Escreva a continuação do texto sobre a falta de acessibilidade no transporte público para pessoas com deficiência, começando logo depois da última frase.

- **Texto do documento**:
______________________________

Para Sheila, a maior dificuldade que o deficiente tem no sistema de transporte é a falta de acessibilidade. Rampas com inclinações inadequadas, falta de cobertura nos pontos, equipamentos sem manutenção e o descuido de alguns motoristas de não estacionar rente a calçada contribuem para a inacessibilidade do deficiente.

VANS DO LEVA E TRAZ
A presidente do Conselho Municipal da Pessoa com Deficiência apontou também o número insuficiente de vans do Leva e Traz para atender a demanda dos que necessitam desse tipo transporte, que é elaborado para atender as pessoas que não conseguem sentar ou que precisam de tubos de oxigênio. “Nós temos uma lista de espera de 98 pessoas cadastradas aqui no conselho”, declarou Sheila.

Sonia Maria Soranzo, de 50 anos, é cadeirante e utiliza o Leva e Traz todos os dias. A van a busca em sua residência, no bairro Jardim Amália, e a leva até o seu trabalho na escola Albert Sabin, onde é telefonista. Sonia explica que o sistema de transporte do Leva e Traz dá prioridade a saúde, educação e trabalho, mas não oferece transporte destinado ao lazer. “Uma coisa que está muito difícil para o deficiente é o lazer. A gente pode ir num shopping, numa praça, mas aqueles deficientes mais debilitados ficam numa situação complicada”, afirmou Sonia. “Eles saem de uma fisioterapia e vão para um hospital. É um ambiente de sofrimento. Então, não tem um ambiente que eles vão para se alegrar”.

PROBLEMAS NA ACESSIBILIDADE
O marido de Sonia, Jeferson Andrade, de 45 anos, também é cadeirante e utiliza com frequência o transporte público. Jeferson apresenta algumas queixas em relação aos veículos. “Sempre dá problema. Dá problema na hora de elevar e descer”. Ele cita alguns empecilhos na hora do embarque: “Os motoristas tem que parar perto da calçada, porque a rampa tem que ficar rente a ela. E muitas vezes a calçada é esburacada ou então tem sacos de lixo nas rampas”.

“Às vezes você pega um motorista que ele não sabe manusear a rampa. É uma coisa que ele não está acostumado. Aí acaba atrapalhando o itinerário dele, por falta de treinamento”, disse o cadeirante Jeferson Andrade.

Jeferson acredita que falta treinamento aos motoristas para manusear a plataforma elevadiça. “Às vezes, você pega um motorista que ele não sabe manusear a rampa. É uma coisa que ele não está acostumado. Aí acaba atrapalhando o itinerário dele, por falta de treinamento”, explicou.


Ao contrário do que diz o diretor de Transportes, Sheila Simões diz que os motoristas não estão preparados para atender os cadeirantes, mas isso ocorre devido às várias funções designadas a eles. “É humanamente impossível uma pessoa dirigir um ônibus, cobrar, voltar troco e ainda ajudar a pessoa com deficiência”, declara.

______________________________

- **Lista de entradas**:
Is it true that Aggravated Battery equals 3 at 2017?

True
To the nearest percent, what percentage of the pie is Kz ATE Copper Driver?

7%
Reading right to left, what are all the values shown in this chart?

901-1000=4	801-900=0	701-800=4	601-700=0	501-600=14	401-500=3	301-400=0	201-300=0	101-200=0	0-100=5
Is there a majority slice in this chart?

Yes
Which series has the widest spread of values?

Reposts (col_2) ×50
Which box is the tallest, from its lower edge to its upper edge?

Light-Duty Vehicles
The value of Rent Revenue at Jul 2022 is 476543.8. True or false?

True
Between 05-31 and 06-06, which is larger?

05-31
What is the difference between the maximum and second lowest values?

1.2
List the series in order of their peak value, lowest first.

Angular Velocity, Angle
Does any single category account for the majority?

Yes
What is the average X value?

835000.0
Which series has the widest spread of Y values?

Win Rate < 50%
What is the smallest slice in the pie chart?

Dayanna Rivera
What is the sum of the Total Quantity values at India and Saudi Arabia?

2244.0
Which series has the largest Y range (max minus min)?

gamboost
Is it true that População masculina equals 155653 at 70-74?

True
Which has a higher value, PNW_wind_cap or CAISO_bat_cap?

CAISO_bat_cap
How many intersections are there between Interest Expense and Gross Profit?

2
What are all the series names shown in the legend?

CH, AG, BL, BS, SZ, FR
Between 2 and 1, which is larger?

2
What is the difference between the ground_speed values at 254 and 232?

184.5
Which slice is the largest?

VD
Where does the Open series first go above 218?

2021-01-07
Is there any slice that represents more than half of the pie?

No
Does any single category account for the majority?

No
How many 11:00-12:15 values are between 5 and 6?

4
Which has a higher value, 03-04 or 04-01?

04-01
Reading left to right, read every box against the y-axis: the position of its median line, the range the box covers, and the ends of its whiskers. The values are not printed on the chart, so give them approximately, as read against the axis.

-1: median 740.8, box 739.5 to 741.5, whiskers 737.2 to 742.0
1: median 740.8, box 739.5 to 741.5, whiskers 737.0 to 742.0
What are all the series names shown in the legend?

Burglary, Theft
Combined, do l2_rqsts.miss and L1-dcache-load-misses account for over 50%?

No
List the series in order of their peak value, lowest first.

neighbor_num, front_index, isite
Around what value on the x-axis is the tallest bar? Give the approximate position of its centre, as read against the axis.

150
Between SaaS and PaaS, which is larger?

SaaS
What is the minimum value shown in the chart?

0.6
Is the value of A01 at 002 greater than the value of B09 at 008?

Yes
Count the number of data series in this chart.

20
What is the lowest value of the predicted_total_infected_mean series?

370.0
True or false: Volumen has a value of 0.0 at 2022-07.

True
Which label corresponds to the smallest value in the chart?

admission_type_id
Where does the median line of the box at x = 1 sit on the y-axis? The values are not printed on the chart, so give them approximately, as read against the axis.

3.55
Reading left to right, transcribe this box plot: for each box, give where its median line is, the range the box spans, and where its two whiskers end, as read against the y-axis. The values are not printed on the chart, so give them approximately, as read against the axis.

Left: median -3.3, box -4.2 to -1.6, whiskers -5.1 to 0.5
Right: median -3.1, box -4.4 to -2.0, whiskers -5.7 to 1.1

______________________________

- **Resultado da tarefa**:
O casal de cadeirantes, Sonia e Jeferson, conta que dias atrás ficaram três horas debaixo de chuva, na Rua Cerqueira César, esperando o ônibus. “O nosso ônibus quebrou e aí colocaram um ônibus para andante e não para cadeirante. Tirou um adaptado e colocaram um normal. Era o Jardim Amália”, contou Jeferson.


O deficiente visual Luis Gonzaga Peres, da Associação dos Cegos, comenta sobre a falta de cobertura nos pontos e os problemas que os deficientes visuais enfrentam no transporte público. “Nos pontos da rodoviária colocaram umas coberturinhas, mas se tiver chuva mais grossa, não tem como você se esconder”, declarou. “Eles deviam sinalizar os pontos pra gente. Porque se estivermos sozinho, a gente não sabe qual ônibus está vindo. Muitas vezes o ônibus para e você não ouve por causa do tumulto”.

FALTA DE SENSIBILIDADE
Se já não bastassem todos os problemas de acessibilidade no transporte público, os deficientes têm que enfrentar outro grande problema, que é a impaciência e a insensibilidade das pessoas sem deficiência. Segundo Sheila Simões, um dos maiores problemas do transporte público são as pessoas que não respeitam os deficientes. “Para essas pessoas, o deficiente é simplesmente mais um dentro do transporte coletivo. Ele não é visto como uma pessoa que tem necessidades especiais“.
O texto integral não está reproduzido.